Gioiosa Laura, Chen Xuqi, Watkins Rebecca, Umeda Elizabeth A, Arnold Arthur P
Department of Physiological Science and Laboratory of Neuroendocrinology of the Brain Research Institute, University of California, Los Angeles, California 90095-1606, USA.
J Pain. 2008 Oct;9(10):962-9. doi: 10.1016/j.jpain.2008.06.001. Epub 2008 Jul 17.

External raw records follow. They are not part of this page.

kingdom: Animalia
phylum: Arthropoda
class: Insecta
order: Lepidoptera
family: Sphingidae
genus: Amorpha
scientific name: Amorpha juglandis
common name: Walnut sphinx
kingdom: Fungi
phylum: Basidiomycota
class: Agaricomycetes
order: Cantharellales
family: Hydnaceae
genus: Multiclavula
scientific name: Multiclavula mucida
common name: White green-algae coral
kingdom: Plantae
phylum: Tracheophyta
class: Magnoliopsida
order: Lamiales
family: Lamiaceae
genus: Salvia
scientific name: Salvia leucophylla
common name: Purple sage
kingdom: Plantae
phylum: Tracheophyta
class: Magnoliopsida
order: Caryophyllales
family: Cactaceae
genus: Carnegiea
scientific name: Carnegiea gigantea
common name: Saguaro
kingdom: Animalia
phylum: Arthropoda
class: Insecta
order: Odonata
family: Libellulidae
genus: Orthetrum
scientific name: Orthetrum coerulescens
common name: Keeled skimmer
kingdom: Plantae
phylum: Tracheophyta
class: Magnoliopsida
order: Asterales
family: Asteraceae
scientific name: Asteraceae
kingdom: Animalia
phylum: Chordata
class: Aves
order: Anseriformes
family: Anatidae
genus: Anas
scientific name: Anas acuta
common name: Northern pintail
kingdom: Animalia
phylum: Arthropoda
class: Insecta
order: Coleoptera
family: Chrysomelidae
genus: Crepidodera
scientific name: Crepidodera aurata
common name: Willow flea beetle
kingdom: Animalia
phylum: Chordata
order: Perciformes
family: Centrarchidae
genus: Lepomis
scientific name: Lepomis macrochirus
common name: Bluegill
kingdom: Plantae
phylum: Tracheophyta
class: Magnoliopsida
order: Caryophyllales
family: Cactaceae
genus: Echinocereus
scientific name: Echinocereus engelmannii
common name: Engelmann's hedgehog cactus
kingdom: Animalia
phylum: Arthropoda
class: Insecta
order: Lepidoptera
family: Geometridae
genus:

In animal studies of nociception, females are often more sensitive to painful stimuli, whereas males are often more sensitive to analgesia induced by mu-agonists. Sex differences are found even at birth, and in adulthood are likely caused, at least in part, by differences in levels of gonadal hormones. In this report, we investigate nociception and analgesia in neonatal mice and assess the contribution of the direct action of sex chromosome genes in hotplate and tail withdrawal tests. We used the 4 core genotypes mouse model, in which gonadal sex is independent of the complement of sex chromosomes (XX vs XY). Mice were tested at baseline and then injected with mu-opioid agonist morphine (10 mg/kg) or with the kappa-opioid agonist U50,488H (U50, 12.5 mg/kg) with or without the N-methyl-D-aspartate (NMDA) receptor antagonist MK-801 (0.1 mg/kg). On the day of birth, XX mice showed faster baseline latencies than XY in tail withdrawal, irrespective of their gonadal type. Gonadal males showed greater effects of morphine than gonadal females in the hotplate test, irrespective of their sex chromosome complement. U50 and morphine were effective analgesics in both tests, but MK-801 did not block the U50 effect. The results suggest that sex chromosome complement and gonadal secretions both contribute to sex differences in nociception and analgesia by the day of birth.
Sex differences in pain may stem not only from the action of gonadal hormones on pain circuits but from the sex-specific action of X and Y genes. Identification of sex chromosome genes causing sex differences could contribute to better pain therapy in females and males.
在伤害感受的动物研究中,雌性通常对疼痛刺激更敏感,而雄性通常对μ-激动剂诱导的镇痛更敏感。甚至在出生时就发现了性别差异,在成年期,这种差异至少部分可能是由性腺激素水平的差异引起的。在本报告中,我们研究了新生小鼠的伤害感受和镇痛作用,并在热板和甩尾试验中评估了性染色体基因直接作用的贡献。我们使用了4种核心基因型小鼠模型,其中性腺性别独立于性染色体组成(XX与XY)。在基线时对小鼠进行测试,然后注射μ-阿片激动剂吗啡(10mg/kg)或κ-阿片激动剂U50,488H(U50,12.5mg/kg),有无N-甲基-D-天冬氨酸(NMDA)受体拮抗剂MK-801(0.1mg/kg)。在出生当天,XX小鼠在甩尾试验中的基线潜伏期比XY小鼠快,无论其性腺类型如何。在热板试验中,性腺雄性比性腺雌性对吗啡的反应更大,无论其性染色体组成如何。U50和吗啡在两项试验中都是有效的镇痛药,但MK-801并未阻断U50的作用。结果表明,到出生时,性染色体组成和性腺分泌都对伤害感受和镇痛的性别差异有贡献。
疼痛的性别差异可能不仅源于性腺激素对疼痛回路的作用,还源于X和Y基因的性别特异性作用。鉴定导致性别差异的性染色体基因可能有助于改善对女性和男性的疼痛治疗。